== Dataset ==

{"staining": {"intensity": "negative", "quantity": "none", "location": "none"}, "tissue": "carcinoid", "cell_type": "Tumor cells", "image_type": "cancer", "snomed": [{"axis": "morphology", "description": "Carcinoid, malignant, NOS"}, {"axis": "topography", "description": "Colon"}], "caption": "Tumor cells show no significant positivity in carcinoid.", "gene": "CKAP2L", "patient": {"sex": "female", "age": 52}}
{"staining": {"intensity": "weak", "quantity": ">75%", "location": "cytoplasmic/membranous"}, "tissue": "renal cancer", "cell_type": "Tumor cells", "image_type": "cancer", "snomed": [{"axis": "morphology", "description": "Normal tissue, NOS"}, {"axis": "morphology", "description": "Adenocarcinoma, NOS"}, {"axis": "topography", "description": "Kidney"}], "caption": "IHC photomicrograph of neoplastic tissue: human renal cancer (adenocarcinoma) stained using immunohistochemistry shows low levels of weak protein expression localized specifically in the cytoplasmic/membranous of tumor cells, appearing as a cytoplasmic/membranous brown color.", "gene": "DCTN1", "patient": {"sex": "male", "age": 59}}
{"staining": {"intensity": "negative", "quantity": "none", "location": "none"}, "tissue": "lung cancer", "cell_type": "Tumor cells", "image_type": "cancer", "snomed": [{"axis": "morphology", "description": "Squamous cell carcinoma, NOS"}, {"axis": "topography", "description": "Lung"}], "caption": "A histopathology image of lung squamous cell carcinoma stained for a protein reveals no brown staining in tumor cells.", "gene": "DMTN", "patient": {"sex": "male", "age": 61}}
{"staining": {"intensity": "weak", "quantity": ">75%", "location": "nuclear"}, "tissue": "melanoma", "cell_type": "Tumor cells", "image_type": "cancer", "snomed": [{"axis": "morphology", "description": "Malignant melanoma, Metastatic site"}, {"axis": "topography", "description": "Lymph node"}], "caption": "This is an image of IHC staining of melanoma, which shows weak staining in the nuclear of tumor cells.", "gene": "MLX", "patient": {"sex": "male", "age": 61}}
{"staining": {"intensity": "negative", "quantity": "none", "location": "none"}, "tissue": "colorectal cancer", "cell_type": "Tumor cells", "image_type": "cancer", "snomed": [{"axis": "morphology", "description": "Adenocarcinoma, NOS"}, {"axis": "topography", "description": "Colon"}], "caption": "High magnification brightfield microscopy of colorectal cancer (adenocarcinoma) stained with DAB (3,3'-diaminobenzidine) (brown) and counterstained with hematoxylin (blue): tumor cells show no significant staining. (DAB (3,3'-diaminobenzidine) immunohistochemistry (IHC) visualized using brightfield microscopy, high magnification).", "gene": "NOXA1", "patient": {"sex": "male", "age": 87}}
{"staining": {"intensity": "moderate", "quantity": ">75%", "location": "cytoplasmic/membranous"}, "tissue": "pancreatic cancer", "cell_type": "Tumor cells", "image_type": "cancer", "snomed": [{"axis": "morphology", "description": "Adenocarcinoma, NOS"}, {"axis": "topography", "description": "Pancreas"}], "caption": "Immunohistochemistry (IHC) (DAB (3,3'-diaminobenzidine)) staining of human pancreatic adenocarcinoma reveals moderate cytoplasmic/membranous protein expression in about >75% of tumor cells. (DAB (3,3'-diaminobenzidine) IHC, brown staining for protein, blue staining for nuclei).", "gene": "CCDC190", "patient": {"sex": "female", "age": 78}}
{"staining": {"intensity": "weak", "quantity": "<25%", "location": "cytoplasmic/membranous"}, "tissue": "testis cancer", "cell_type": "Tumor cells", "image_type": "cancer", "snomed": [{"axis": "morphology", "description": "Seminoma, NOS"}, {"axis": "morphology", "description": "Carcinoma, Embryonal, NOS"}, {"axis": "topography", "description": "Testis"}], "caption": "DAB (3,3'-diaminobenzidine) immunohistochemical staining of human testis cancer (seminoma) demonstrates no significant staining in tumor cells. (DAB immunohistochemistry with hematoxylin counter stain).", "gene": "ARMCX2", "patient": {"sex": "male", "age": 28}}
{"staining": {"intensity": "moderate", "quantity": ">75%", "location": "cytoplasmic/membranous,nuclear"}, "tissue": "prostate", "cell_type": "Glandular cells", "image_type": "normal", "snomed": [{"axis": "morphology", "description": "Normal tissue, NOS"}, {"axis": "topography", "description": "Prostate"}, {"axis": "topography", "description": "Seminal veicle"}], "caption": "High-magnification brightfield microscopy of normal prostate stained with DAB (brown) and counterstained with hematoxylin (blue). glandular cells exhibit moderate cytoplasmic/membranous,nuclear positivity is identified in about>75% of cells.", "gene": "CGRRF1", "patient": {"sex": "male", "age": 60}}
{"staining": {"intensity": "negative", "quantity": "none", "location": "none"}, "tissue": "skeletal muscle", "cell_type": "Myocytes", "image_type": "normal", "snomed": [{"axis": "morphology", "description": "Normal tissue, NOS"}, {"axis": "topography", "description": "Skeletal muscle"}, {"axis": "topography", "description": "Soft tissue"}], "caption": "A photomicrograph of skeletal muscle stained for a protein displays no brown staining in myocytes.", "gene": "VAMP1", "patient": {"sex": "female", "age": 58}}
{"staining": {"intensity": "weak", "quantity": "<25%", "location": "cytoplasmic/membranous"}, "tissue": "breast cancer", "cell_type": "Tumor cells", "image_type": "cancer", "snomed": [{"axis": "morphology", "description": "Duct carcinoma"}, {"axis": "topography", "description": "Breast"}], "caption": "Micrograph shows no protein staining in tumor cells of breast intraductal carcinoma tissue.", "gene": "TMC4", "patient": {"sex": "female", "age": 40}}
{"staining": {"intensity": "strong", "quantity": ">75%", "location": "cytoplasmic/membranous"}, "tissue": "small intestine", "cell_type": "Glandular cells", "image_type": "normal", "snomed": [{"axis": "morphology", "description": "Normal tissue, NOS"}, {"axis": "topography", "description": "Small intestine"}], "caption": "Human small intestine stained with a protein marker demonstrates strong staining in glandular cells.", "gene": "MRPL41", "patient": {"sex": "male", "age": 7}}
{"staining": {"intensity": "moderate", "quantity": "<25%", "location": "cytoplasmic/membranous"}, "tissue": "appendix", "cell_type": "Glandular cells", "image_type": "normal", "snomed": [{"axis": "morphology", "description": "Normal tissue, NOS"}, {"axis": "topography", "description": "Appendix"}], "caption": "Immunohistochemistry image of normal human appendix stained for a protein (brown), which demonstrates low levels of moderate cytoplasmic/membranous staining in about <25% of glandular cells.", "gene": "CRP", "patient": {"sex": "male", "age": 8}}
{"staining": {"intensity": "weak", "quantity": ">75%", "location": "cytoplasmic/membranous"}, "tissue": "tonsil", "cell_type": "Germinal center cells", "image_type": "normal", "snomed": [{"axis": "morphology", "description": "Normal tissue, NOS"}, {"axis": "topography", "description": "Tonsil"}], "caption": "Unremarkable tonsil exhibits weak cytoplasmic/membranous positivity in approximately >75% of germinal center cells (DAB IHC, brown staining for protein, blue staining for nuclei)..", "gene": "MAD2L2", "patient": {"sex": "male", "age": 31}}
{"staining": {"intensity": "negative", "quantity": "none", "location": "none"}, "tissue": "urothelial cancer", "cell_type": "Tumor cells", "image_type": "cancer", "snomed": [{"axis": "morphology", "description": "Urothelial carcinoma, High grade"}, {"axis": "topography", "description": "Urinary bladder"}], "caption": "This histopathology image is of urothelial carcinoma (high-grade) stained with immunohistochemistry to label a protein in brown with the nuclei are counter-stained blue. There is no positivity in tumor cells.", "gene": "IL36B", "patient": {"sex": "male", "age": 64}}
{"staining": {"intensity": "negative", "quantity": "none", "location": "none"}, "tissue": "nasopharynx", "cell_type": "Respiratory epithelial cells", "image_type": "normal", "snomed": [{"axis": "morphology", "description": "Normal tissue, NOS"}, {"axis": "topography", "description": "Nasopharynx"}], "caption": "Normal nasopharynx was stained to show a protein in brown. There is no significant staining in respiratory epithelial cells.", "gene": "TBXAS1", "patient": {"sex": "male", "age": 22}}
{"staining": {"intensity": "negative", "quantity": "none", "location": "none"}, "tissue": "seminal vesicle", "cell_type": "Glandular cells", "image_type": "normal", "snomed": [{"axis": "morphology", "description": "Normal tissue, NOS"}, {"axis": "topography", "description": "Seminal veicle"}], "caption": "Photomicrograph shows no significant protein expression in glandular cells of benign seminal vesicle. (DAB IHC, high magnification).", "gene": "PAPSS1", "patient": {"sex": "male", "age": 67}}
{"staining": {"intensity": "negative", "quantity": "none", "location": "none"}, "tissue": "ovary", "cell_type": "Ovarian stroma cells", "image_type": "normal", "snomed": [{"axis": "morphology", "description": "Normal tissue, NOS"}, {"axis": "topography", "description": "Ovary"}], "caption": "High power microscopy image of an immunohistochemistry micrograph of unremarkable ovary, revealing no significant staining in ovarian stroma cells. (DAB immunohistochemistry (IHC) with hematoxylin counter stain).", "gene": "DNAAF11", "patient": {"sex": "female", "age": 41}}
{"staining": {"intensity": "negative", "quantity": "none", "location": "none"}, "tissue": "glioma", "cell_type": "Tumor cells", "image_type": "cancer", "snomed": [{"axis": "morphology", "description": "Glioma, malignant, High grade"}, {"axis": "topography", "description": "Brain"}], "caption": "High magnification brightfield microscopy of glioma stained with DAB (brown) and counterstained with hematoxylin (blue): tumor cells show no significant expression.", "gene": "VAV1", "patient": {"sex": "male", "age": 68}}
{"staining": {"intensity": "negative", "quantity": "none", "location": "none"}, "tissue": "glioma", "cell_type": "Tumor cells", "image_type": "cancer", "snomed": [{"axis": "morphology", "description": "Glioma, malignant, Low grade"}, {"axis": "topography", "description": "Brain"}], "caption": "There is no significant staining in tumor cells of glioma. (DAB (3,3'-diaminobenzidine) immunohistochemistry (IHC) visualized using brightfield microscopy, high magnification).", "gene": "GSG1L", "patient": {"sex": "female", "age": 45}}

===

> **Instructions for the task**: Take the lines from the first line of the records through the line holding "photomicrograph of neoplastic", both included, and please reproduce them exactly with nothing added.

> **Answer to the exercise**:
{"staining": {"intensity": "negative", "quantity": "none", "location": "none"}, "tissue": "carcinoid", "cell_type": "Tumor cells", "image_type": "cancer", "snomed": [{"axis": "morphology", "description": "Carcinoid, malignant, NOS"}, {"axis": "topography", "description": "Colon"}], "caption": "Tumor cells show no significant positivity in carcinoid.", "gene": "CKAP2L", "patient": {"sex": "female", "age": 52}}
{"staining": {"intensity": "weak", "quantity": ">75%", "location": "cytoplasmic/membranous"}, "tissue": "renal cancer", "cell_type": "Tumor cells", "image_type": "cancer", "snomed": [{"axis": "morphology", "description": "Normal tissue, NOS"}, {"axis": "morphology", "description": "Adenocarcinoma, NOS"}, {"axis": "topography", "description": "Kidney"}], "caption": "IHC photomicrograph of neoplastic tissue: human renal cancer (adenocarcinoma) stained using immunohistochemistry shows low levels of weak protein expression localized specifically in the cytoplasmic/membranous of tumor cells, appearing as a cytoplasmic/membranous brown color.", "gene": "DCTN1", "patient": {"sex": "male", "age": 59}}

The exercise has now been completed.